Having moved your intervention through a design process, you arrive in the iteration phase at a point of wanting to ask what comes next. You want to see what you’ve done. And you need to make sure that you’re looking at what did happen and not just what we thought was going to happen. One way of doing this is through close reading your intervention. 

Close reading is the practice of continually asking ourselves and one another: What is it you’re seeing, that I can also see, that has you draw that conclusion? Or that has you make that interpretation?

Instructions

Gather with others in front of something you want to study.

An intervention, an object, a building, a piece of signage…

Designate a facilitator to hold you to the protocol. 

The facilitator keeps the group faithful to observation rather than interpretation by continually asking, Do you see that directly, or can you tell us what you’re seeing that has you draw that conclusion? Or plainly, How do you know that?

Begin to describe what you see, starting with one and two word descriptions.

Bigger thoughts will arrive -put them on the shelf for now. Questions will arise, put those on the shelf also. A good test in  this first stage is to ask if your thought seems like something too obvious to say. If so, say it. It’s a sphere. It’s in two parts. It is made of one material.

Once these very plain descriptions are exhausted, begin to connect them to one another and see if you can describe what effect these connections have.

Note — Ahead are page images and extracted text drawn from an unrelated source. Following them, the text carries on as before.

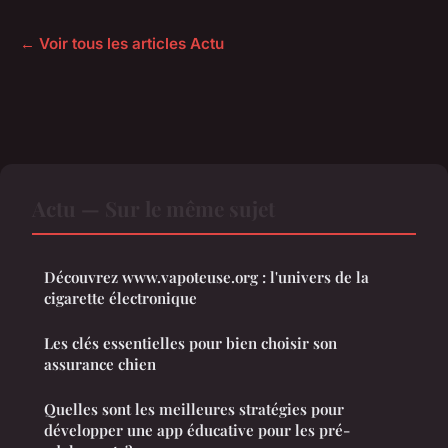
← Voir tous les articles Actu
Actu — Sur le même sujet
Découvrez www.vapoteuse.org : l'univers de la
cigarette électronique
Les clés essentielles pour bien choisir son
assurance chien
Quelles sont les meilleures stratégies pour
développer une app éducative pour les pré-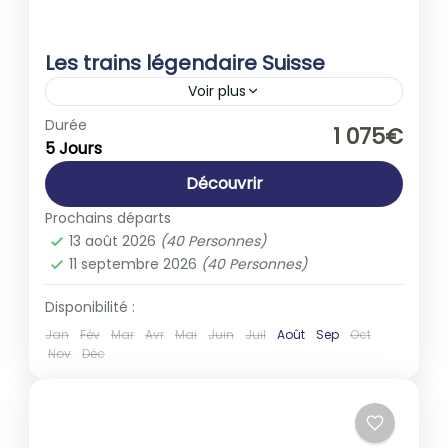
Les trains légendaire Suisse
Voir plus
Europe
,
Suisse
Durée
1 075€
5 Jours
1-40 People
Découvrir
Prochains départs
13 août 2026
(40 Personnes)
11 septembre 2026
(40 Personnes)
Disponibilité :
Jan
Fév
Mar
Avr
Mai
Juin
Juil
Août
Sep
Oct
Nov
Déc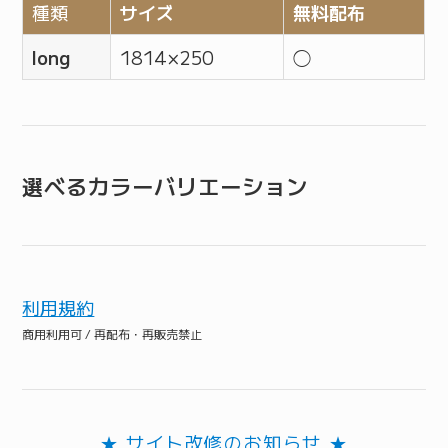
種類
サイズ
無料配布
long
1814 × 250
◯
選べるカラーバリエーション
利用規約
商用利用可 / 再配布・再販売禁止
★ サイト改修のお知らせ ★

The way this part of the sign is attached to the wall with the bent nail makes me think this was done quickly. Or, The way the paint is scuffed on this side of the chair makes me think it was dragged or something scraped against it.

When these connections feel unanchored, ask one another to go back to observations to re-ground the interpretation

Can you show me what you’re seeing that makes you think the paint was scuffed and not just left unpainted?

Continue until you feel you’ve thoroughly seen this thing before you.


Underlying Ideas

Close reading can be approached a number of different ways and grows out of a set of four nested ideas. 

  • The first of these is an understanding that really seeing something requires finding ways to verify that you’re talking about what’s in fact there -- not what we assume is there. 

  • The second is that a group of people looking at something together can see more dimensions of that thing than one person looking alone. 

  • The third is that deliberate use of specific, descriptive language can support the goal of helping one another to see more. 

  • And the fourth is a recognition that habit is a strong enough force that you need a shared protocol to keep from skipping over your stated intention to engage in new kinds of seeing. If we know that the temptation will be to skip over plain description of what you  see, jumping right into interpretation (or judgements, likes or dislikes, opinions) then you need something or someone to hold the container.